Parla, Eskişehir Osmangazi Üniversitesi (ESOGÜ) Diplomasi ve Model Birleşmiş Milletler Kulübü tarafından Gençlik Haftası kapsamında düzenlenen "Sürdürülebilir Kalkınma Hedefleri" konulu konferansta, BM Binyıl Kalkınma Hedefleri'nin 2000 yılında 187 ülke tarafından oy birliğiyle kabul edildiğini söyledi.

Binyıl Kalkınma Hedefleri'nin "yoksulluk ve çocuk ölümlerinin azaltılması" gündemiyle gelişmekte olan ülkeleri hedeflediğini, tüm ülkeleri kapsayan "Sürdürülebilir Kalkınma Hedefleri"ne de ihtiyaç duyulduğunu ifade eden Parla, bu hedeflerin oluşturulmasına sadece devletlerin değil üniversiteler ve sivil toplumun da katkı sunduğunu kaydetti.

Bu projeyle önemli ilerlemeler kaydedildiğini anlatan Parla, şöyle devam etti:

"Çocuk ölümleri ve yoksulluk azaltıldı ama yapmamız gereken çok şey var. Binyıl Kalkınma Hedefleri aslında daha ziyade gelişmekte olan ülkeleri hedeflemişti.
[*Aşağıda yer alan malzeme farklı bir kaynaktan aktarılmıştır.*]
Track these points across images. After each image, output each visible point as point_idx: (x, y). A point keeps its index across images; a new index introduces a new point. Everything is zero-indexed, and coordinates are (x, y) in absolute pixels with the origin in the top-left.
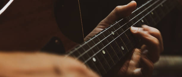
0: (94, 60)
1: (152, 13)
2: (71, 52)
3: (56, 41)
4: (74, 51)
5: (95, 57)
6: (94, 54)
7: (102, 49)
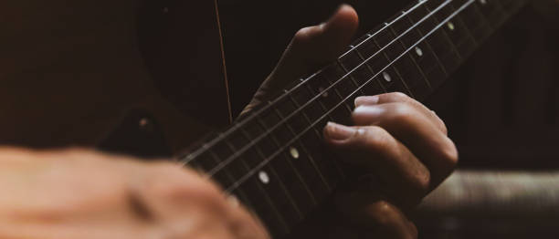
0: (264, 178)
1: (451, 27)
2: (191, 157)
3: (143, 122)
4: (199, 152)
5: (265, 169)
6: (263, 160)
7: (287, 145)
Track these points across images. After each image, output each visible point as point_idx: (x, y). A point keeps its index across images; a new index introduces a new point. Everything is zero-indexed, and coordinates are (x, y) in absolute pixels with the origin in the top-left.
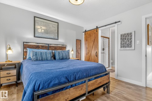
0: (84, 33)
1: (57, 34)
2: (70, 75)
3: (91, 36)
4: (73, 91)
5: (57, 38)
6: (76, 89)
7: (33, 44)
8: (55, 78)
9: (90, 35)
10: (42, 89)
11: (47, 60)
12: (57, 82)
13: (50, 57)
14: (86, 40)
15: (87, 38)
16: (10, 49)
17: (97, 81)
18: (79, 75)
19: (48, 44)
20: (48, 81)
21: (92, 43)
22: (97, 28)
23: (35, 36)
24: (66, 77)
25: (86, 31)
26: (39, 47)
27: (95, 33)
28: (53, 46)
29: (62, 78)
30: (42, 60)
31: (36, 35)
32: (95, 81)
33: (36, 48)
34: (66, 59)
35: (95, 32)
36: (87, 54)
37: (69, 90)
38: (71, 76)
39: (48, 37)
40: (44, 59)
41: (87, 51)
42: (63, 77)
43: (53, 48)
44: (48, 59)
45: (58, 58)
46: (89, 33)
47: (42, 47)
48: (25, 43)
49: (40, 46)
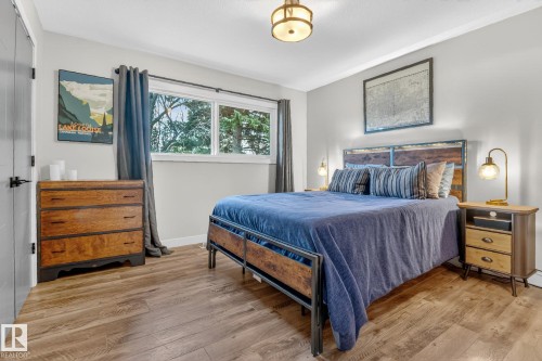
1: (427, 105)
13: (352, 185)
19: (393, 147)
23: (366, 132)
26: (370, 159)
28: (405, 153)
31: (369, 128)
39: (396, 124)
43: (407, 159)
44: (347, 190)
47: (377, 155)
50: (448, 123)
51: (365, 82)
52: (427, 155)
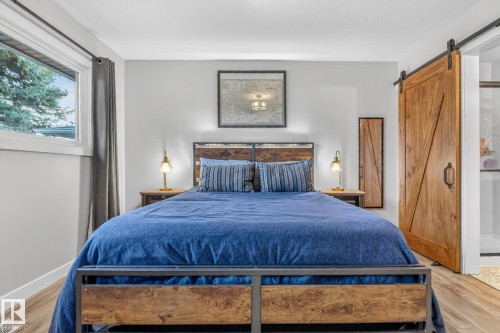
0: (397, 87)
1: (281, 110)
2: (184, 243)
3: (423, 96)
4: (189, 297)
5: (281, 122)
6: (204, 294)
7: (215, 146)
8: (134, 243)
9: (421, 91)
10: (104, 262)
11: (231, 190)
12: (140, 254)
13: (240, 182)
14: (405, 114)
15: (409, 105)
16: (166, 160)
17: (320, 293)
18: (225, 249)
19: (253, 144)
20: (117, 245)
21: (431, 124)
22: (453, 46)
24: (169, 245)
25: (404, 76)
26: (229, 154)
27: (442, 73)
28: (267, 150)
29: (157, 246)
30: (220, 190)
31: (223, 122)
32: (308, 293)
33: (220, 158)
34: (295, 190)
35: (444, 68)
36: (407, 176)
37: (176, 289)
38: (188, 245)
39: (254, 123)
40: (224, 188)
41: (411, 162)
42: (159, 244)
43: (269, 156)
44: (235, 189)
45: (267, 187)
46: (414, 80)
47: (237, 151)
48: (197, 146)
49: (231, 151)
50: (298, 128)
51: (219, 72)
52: (286, 153)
Dünya liderleri 2015 yılında Sürdürülebilir Kalkınma Hedefleri'ni benimsedi. Bunun Binyıl Kalkınma Hedefleri'nden bir farkı var, o da tüm ülkeleri kapsıyor olması. Sadece gelişmekte olan ülkeleri değil gelişmiş ülkeleri de kapsıyor olması ve tüm ülkelerin topluca bu hedeflere ulaşmasının amaçlanması. İkisinin arasındaki önemli farklardan biri bu. En önemli unsur ise açlığın ve yoksulluğun yarı yarıya belli bir oranda azaltılması değil tamamen ortadan kaldırılması. Bunun yanı sıra eşitsizliğin tamamen ortadan kaldırılması. Böylece herkes için daha iyi bir dünya yaratılmasına katkı sağlanması."

"Sürdürülebilir kalkınma"nın yarının kaynaklarını tüketmeden bugünün kalkınmasını sağlamak anlamına geldiğini belirten Parla, "Kalkınmayı sağlarken, ekonomik paylaşımın düzgün olması, çevrenin korunması gerekiyor. Bunlar bir arada oldukları sürece sürdürülebilir kalkınma hedeflerine ulaşılıyor. Hedeflerin en önemli yanlarından biri de yenilikçilik. Fikirler ortaya atabilmek, yeni tasarımlarda bulunabilmek." şeklinde konuştu.

Parla, bunun önemini vurgulamak amacıyla 17 Mayıs'ta BM Genel Merkezi'nde üst düzey toplantı düzenlendiğini kaydetti.

- "Kutuplaşmadan birlikte çalışmalıyız"

Rektör Prof. Dr. Hasan Gönen de özellikle kurumsal şirketlerin eleman istihdamlarında, adayların mesleki bilgi ve tecrübesinin yanında entelektüel birikimi, topluma katkı sağlayan sosyal sorumluluk çalışmaları, üye olunan dernekler gibi kişisel gayretlere son derece önem verdiklerini söyledi.

Gelecek nesillere güçlü bir Türkiye ve yaşanabilir bir dünya bırakmanın ortak anahtarının kutuplaşmadan, beraber çalışma olduğunu ifade eden Gönen, "1 milyar 900 milyon kişi aşırı açlık seviyesindeyken BM Binyıl Kalkınma Hedefleri ile elde edilen başarı sonucunda bu sayı dünya genelinde yaklaşık 900 milyona geriledi. Bu sevindirici bir gelişmedir." dedi.

ESOGÜ Diplomasi ve Model Birleşmiş Milletler Kulübü Başkanı Aybüke Çalışkan da BM'nin 193 üye ülkeyle kuruluş amacındaki hedefler için çalışmalarını sürdürdüğünü belirterek, "Yaşadığımız dünya muhteşem değildir ve bunun düzeltilmesi gereklidir. Ve bu düzenlemeyi yapmak için en az bir kişi gereklidir. Herkes kendisi için bu düzenlemeyi yaparsa çözüme ulaşmak çok kolay olacaktır. Hangi ülkeden, hangi bölgeden olunduğuna bakılmaksızın hatırlamamız gereklidir ki bizler bu dünyanın vatandaşıyız ve dünyayı korumamız gerektiğinin farkında olmalıyız." diye konuştu.